People trade Forex for various reasons. Some may want to improve their short-term trading skills, others may want to find more assets to invest in the long-term. However, the ultimate intention of the participants is to make profits from this market.
So, the question is: How much money can a trader make every month?
To answer this question, we need to consider many factors. One of the most important factors is the risk level at which you are trading. By identifying your right risk level, you can decide whether it’s worth investing in the Forex market or not.
Think in Percentages, And Do Not Trust False Advertisements
The internet nowadays is flooded with false advertisements. Here are some examples:
- Make over $145 per hour trading Forex with us
- Make $10,000 per month with our signals
- Earn $560 daily with our automated trading services
There are 2 major reasons why these claims are false. First, if they could make that much money, they would certainly keep their techniques secretly. Secondly, the monthly profits you can make are proportional to your trading capital’s value. That’s why it’s necessary to think of FX profitability in percentages.
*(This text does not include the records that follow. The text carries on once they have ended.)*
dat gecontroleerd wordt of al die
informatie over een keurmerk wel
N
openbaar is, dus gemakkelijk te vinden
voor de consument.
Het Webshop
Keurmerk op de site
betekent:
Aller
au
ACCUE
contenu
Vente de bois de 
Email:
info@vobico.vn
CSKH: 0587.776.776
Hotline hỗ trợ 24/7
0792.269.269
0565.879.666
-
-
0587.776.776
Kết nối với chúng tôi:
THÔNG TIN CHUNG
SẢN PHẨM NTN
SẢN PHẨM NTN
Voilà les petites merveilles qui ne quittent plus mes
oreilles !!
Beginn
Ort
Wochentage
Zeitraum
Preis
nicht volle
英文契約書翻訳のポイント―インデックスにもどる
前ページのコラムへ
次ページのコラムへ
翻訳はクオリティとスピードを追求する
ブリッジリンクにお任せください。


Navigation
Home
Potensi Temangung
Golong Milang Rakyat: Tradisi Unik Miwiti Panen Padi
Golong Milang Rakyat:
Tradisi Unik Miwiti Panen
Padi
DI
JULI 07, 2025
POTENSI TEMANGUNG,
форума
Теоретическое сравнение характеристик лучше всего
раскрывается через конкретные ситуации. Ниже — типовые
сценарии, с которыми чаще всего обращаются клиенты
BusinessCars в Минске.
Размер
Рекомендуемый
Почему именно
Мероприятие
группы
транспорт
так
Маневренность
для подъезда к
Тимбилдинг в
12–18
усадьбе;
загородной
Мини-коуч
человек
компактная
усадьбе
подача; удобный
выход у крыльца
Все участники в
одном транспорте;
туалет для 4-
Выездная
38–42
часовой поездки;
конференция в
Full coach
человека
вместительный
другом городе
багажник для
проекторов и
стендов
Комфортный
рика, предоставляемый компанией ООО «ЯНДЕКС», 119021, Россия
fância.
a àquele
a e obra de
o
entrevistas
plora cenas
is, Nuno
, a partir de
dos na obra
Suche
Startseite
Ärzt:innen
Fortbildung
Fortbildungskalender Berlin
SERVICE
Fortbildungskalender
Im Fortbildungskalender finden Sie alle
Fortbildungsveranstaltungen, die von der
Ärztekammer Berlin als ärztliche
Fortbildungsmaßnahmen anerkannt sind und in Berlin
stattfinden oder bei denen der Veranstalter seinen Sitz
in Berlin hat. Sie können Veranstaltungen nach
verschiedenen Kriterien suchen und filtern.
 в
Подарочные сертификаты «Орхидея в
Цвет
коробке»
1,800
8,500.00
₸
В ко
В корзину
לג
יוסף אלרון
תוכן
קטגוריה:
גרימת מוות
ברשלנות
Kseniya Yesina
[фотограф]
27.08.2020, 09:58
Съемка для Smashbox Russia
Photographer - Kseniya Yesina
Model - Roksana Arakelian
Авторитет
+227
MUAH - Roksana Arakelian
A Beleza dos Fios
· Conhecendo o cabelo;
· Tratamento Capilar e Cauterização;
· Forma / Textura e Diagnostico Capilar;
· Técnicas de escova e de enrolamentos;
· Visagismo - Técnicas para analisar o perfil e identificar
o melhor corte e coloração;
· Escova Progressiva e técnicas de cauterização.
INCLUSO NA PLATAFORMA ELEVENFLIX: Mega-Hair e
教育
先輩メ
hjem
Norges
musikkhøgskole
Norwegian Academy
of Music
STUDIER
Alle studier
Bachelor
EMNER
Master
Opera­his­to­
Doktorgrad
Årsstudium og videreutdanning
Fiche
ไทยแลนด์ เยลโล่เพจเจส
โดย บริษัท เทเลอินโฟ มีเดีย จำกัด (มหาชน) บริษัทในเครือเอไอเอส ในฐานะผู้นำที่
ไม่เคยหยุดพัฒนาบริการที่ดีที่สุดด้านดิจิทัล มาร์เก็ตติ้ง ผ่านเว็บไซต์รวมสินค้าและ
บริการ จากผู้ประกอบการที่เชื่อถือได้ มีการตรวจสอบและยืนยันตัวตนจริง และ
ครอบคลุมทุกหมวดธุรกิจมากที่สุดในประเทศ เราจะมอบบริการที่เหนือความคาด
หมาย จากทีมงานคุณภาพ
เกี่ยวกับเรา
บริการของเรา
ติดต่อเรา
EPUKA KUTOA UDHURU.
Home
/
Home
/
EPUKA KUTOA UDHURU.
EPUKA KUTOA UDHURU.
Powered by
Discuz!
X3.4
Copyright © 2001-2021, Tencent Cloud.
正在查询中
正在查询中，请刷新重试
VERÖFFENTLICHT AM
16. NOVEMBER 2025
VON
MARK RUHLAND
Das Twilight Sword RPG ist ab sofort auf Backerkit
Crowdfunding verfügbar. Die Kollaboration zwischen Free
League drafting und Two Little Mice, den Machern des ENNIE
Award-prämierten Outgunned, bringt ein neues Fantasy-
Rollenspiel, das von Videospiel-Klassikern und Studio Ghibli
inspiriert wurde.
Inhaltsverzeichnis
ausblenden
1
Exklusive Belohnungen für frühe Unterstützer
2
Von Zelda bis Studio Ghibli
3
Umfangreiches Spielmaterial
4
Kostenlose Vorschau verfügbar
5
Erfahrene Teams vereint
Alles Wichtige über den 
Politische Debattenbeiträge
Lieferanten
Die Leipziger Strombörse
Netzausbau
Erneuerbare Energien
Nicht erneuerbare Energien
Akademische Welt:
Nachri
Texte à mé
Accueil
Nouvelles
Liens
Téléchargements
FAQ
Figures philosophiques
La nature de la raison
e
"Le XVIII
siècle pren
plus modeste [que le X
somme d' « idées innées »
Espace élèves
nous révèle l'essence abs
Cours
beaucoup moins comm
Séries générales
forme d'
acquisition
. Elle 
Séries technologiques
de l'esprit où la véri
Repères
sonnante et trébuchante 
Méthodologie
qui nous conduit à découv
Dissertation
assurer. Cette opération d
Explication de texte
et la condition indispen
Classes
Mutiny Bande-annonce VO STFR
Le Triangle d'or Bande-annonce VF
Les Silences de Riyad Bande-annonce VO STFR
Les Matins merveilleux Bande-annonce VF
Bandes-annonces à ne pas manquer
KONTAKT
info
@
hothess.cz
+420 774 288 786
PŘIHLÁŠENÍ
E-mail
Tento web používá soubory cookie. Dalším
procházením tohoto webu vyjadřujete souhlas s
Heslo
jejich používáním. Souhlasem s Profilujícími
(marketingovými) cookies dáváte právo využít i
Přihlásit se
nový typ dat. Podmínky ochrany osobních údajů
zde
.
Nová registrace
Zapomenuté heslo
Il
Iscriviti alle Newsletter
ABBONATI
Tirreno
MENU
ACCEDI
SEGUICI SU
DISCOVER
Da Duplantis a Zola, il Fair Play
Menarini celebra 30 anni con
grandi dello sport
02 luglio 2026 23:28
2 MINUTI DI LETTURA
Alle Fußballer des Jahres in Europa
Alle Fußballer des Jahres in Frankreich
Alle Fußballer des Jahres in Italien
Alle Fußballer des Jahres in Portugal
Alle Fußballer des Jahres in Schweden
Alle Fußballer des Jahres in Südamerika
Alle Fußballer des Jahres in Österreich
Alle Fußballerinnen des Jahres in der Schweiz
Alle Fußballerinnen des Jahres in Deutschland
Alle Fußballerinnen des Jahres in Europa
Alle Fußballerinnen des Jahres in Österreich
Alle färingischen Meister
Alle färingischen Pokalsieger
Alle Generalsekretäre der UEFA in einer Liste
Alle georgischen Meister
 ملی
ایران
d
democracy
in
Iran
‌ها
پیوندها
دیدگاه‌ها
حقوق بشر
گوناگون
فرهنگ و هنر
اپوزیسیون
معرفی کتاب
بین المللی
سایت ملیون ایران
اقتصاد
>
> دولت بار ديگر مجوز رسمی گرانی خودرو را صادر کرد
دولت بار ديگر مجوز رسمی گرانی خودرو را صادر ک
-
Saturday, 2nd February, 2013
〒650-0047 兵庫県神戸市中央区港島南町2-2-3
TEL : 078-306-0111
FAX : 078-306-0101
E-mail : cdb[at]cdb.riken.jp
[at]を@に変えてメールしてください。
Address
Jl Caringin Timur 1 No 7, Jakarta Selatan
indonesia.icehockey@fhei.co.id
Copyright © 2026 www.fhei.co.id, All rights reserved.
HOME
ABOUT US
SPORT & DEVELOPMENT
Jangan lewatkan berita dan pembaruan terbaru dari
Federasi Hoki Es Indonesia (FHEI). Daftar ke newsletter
Ascertain Your Tolerable Risk Level
Forex is a highly volatile market, and that’s one of the reasons why it attracts people, as high volatility can bring many opportunities. However, the flip side is that high returns also come with high risk. Since Forex brokers allow you to use high leverage (1:400, 1:500, or even 1:2000), your gains or losses can be far more than your actual investment. That’s why you need to identify the risks.
If you are young and adventurous, you may want to risk 4% to 5% on a single trade. If you find yourself hating risk, then risking 0.5% to 1% isn’t a bad idea. However, professional traders advise that you shouldn’t risk over 2% of your account balance on each trade.
Choose Your Trading Approach
Your trading approach is one of the factors affecting your average returns. Therefore, it’s necessary to identify which trading approach best suits you.
If you are confident enough and have much time to trade, then short-term approach may be suitable for you. Scalping and day trading can bring huge profits if you have a good trading system.
Mid-term and short-term approaches often match traders who don’t have much time to trade. In this case, their potential profits can be less than profits from day trading, but their risk also decreases.
Don’t Forget Compounding Gains
The more money you can make initially, the more compounding profit you can make in the future. Your potential profits will be bigger and bigger if you achieve consecutive returns over a long period of time.
Understand The Path of a Trader
Below are the realistic returns that Forex traders can expect:
- Entry: The harsh reality for newcomers is that they may not attain any profits at first. The early stages of FX trading are often difficult, and that’s why beginner traders should have low expectations.
- Intermediate: Once traders’ knowledge and experience advance – usually after they burn their first or second deposit – they can start to expect for the return of at least 1% monthly. The expected returns shouldn’t be over 5% per month.
- Expert: After achieving consecutive profits, traders can target a high dollar value on returns. That goes along with a higher capital. You will make $4,000 per month with a capital of $100,000 if your monthly return is 4%.
The Bottom Line
Having realistic expectations for your potential profit is necessary in Forex trading. As you can see, there’s no fixed number for how much you can earn monthly trading Forex. Your potential profits are proportional to your trading capital and also depend on many other factors, including your experience and knowledge. Once you progress, the opportunities for profit will increase substantially.